Andrew Dixon, founder of Fairer Share, explained that their analysis showed that moving to a proportional property tax would not just mean lower bills for most households, it would also free up thousands of homes for people who need them. He noted that their analysis showed that 76% of households would be better off by moving to this system. Included in the Fairer Share proposals are the elimination of single person and second home discounts, and exemptions on undeveloped land. Deferral of tax payments for those with low cash incomes are a key element in their proposals.

Sara Hall, Deputy Director at Tax Justice UK, explained that property makes up one of the biggest portions of all UK wealth but that we have a dysfunctional approach to taxing it. Under council tax, people living in lower value housing pay more in tax as a proportion of the value of their homes than people living in multi-million pound mansions. There are also big variations between different councils and regions of the country.

She went on to say that if this was replaced with a proportional property tax, paid by the homeowner, a large majority of people would be better off. Sara admitted that the other tax on residential property – stamp duty – is progressive in that the wealthy pay more. However, it’s economically inefficient as it makes it unnecessarily expensive to downsize or move house. Replacing these two taxes with a proportional property tax would be fairer and is why Tax Justice UK fully supports the proposal put forward by the Fairer Share campaign.

Vote Winner

Jacky Peacock, Head of Policy at Advice4Renters, argued that a land value tax would be her preference, but identified proportional property taxes, like that advocated by Fairer Share, as a welcome alternative that would generate more political support. This argument was joined by several of the attendees, such as Sam Robinson, Senior Research Fellow at Bright Blue, who explained that proportional property taxes would rebalance the regressivity of the current system and put more money in the pockets of those from modest backgrounds and areas. To all parties the electoral benefits of proportional property taxes constitutes a key selling point.
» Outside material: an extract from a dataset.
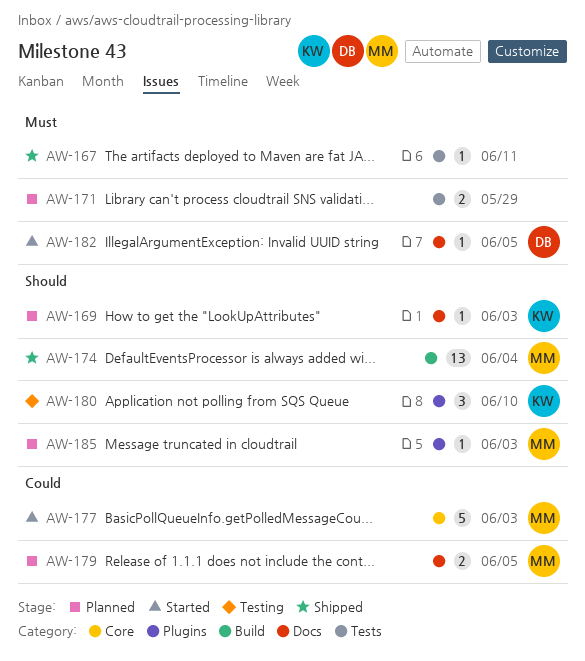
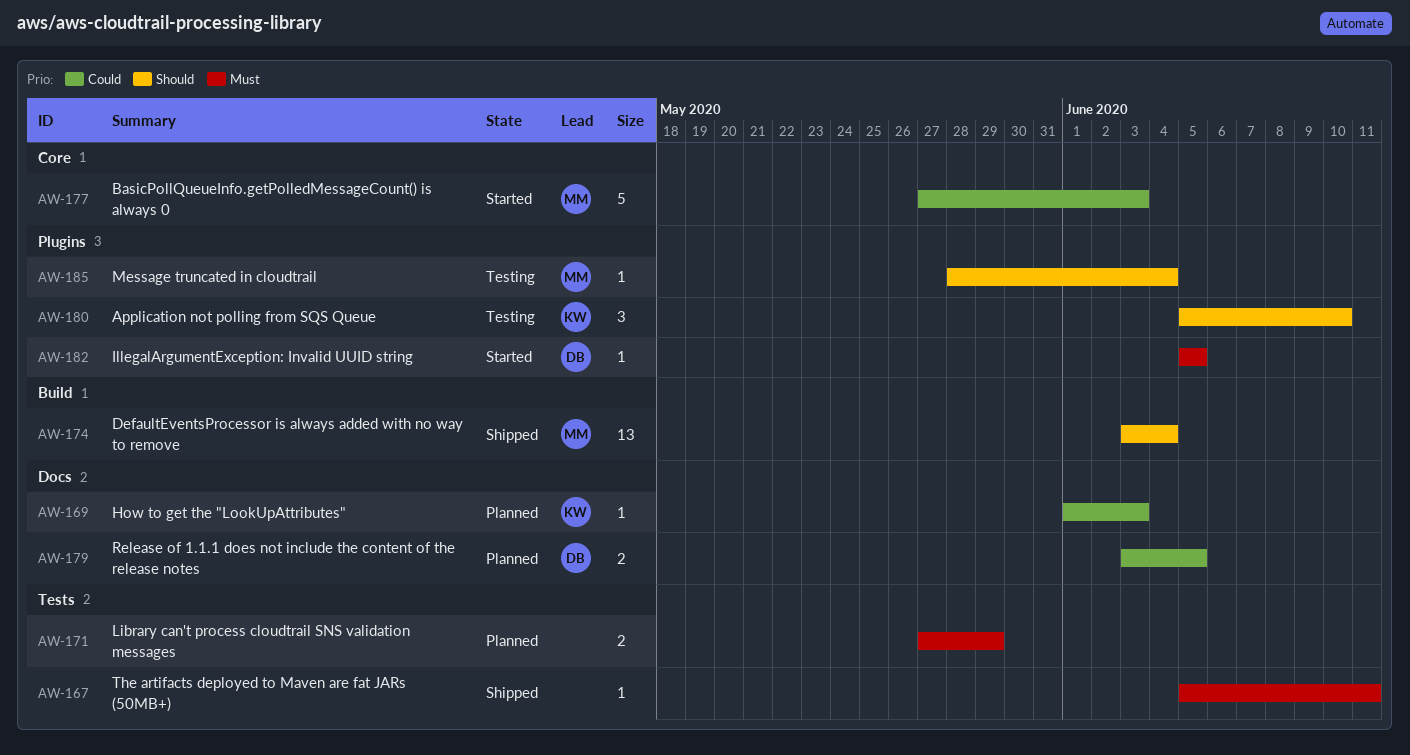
AW-169, priority: Should -> Could
AW-179, owner: MM -> DB
AW-182, label: Docs -> Plugins
AW-185, status: Planned -> Testing
AW-185, due: Jun 3 -> Jun 4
It was mentioned that JL Partner’s MRP Polling that found that if Labour were to introduce a PPT, then they could gain as many as 52 additional seats with numerous gains in Red Wall seats and Scotland.

Final thoughts

What was clear from the discussion, despite frank disagreement over policy specifics, experts from all sides of the aisle were unanimous that property taxation in the UK, through Council Tax and Stamp Duty, is not fit for purpose and thus in dire need of reform. Whilst specific preferences of optimal improvements varied, many agreed that a Proportional Property Tax would constitute a significant improvement compared to the current system that would alleviate the cost of living crisis, assist the levelling up effort, help incentivise infrastructure investments and help make house prices more affordable.

The key question is whether these recommendations will be part of the Labour Party manifesto going into the next general election?